**Problem**: Repeat what the lines below say, word for word, and skip every image.

**Collected material**:

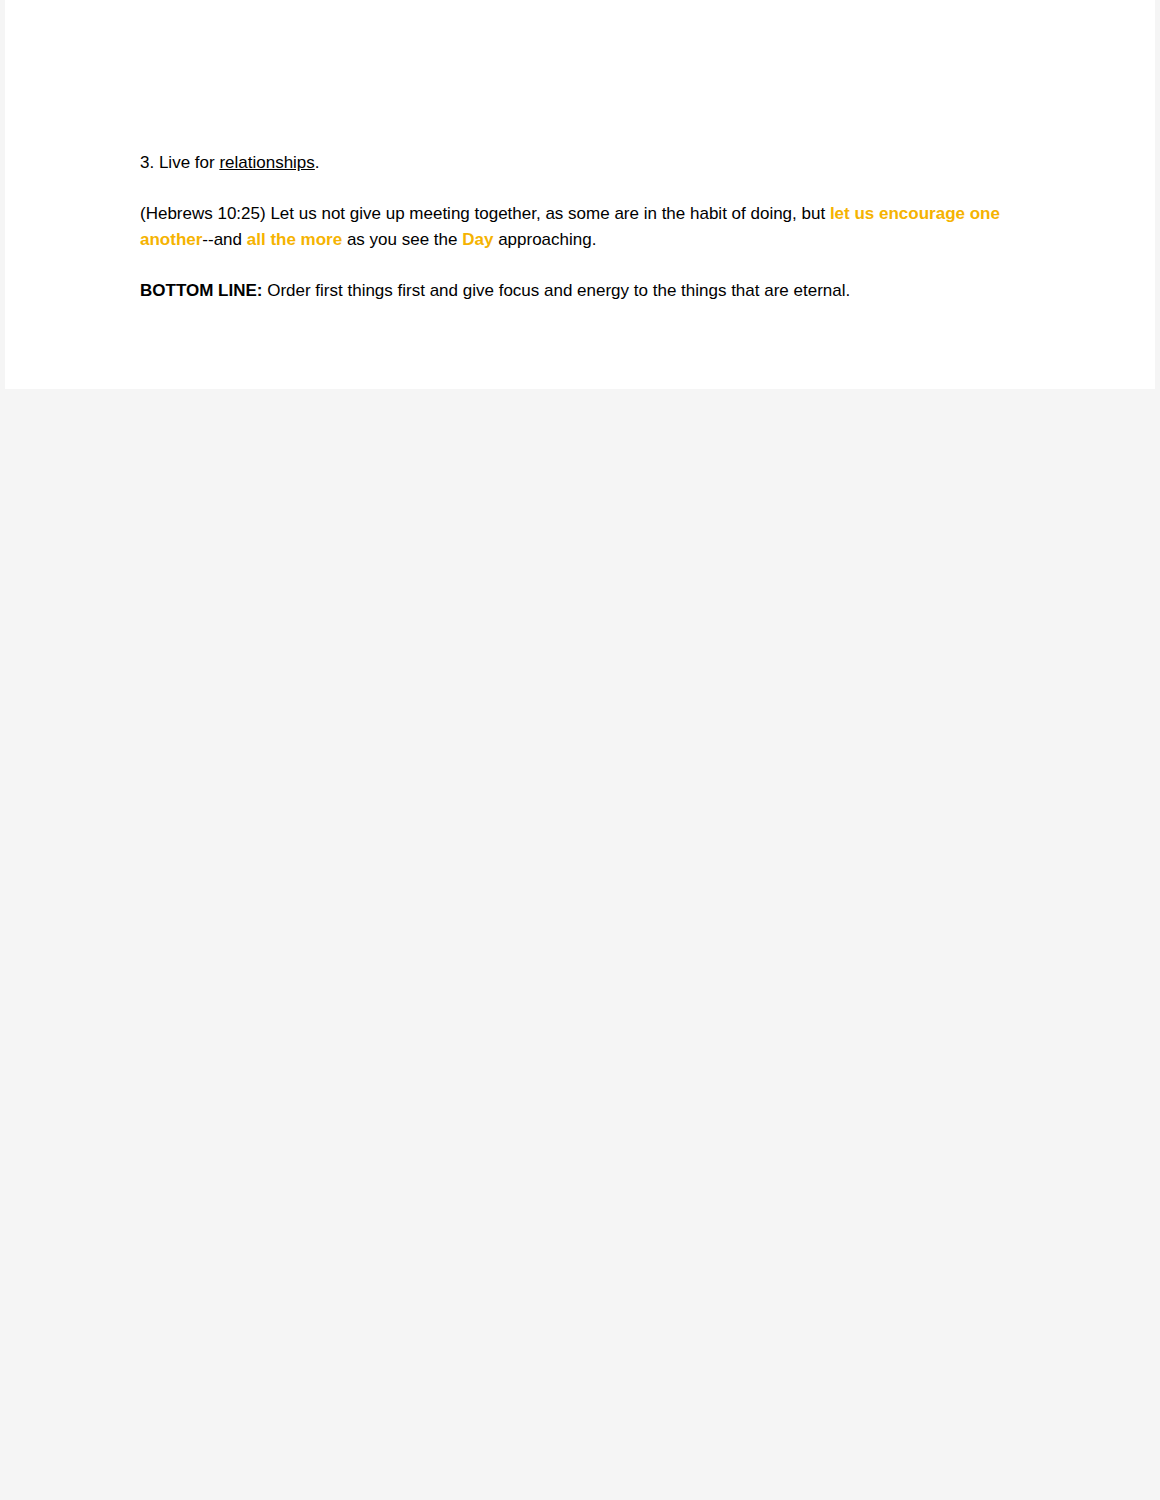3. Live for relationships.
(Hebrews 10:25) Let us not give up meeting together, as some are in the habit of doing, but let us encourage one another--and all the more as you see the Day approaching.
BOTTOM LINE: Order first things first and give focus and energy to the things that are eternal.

**Expected answer**:
3. Live for relationships.
(Hebrews 10:25) Let us not give up meeting together, as some are in the habit of doing, but let us encourage one another--and all the more as you see the Day approaching.
BOTTOM LINE: Order first things first and give focus and energy to the things that are eternal.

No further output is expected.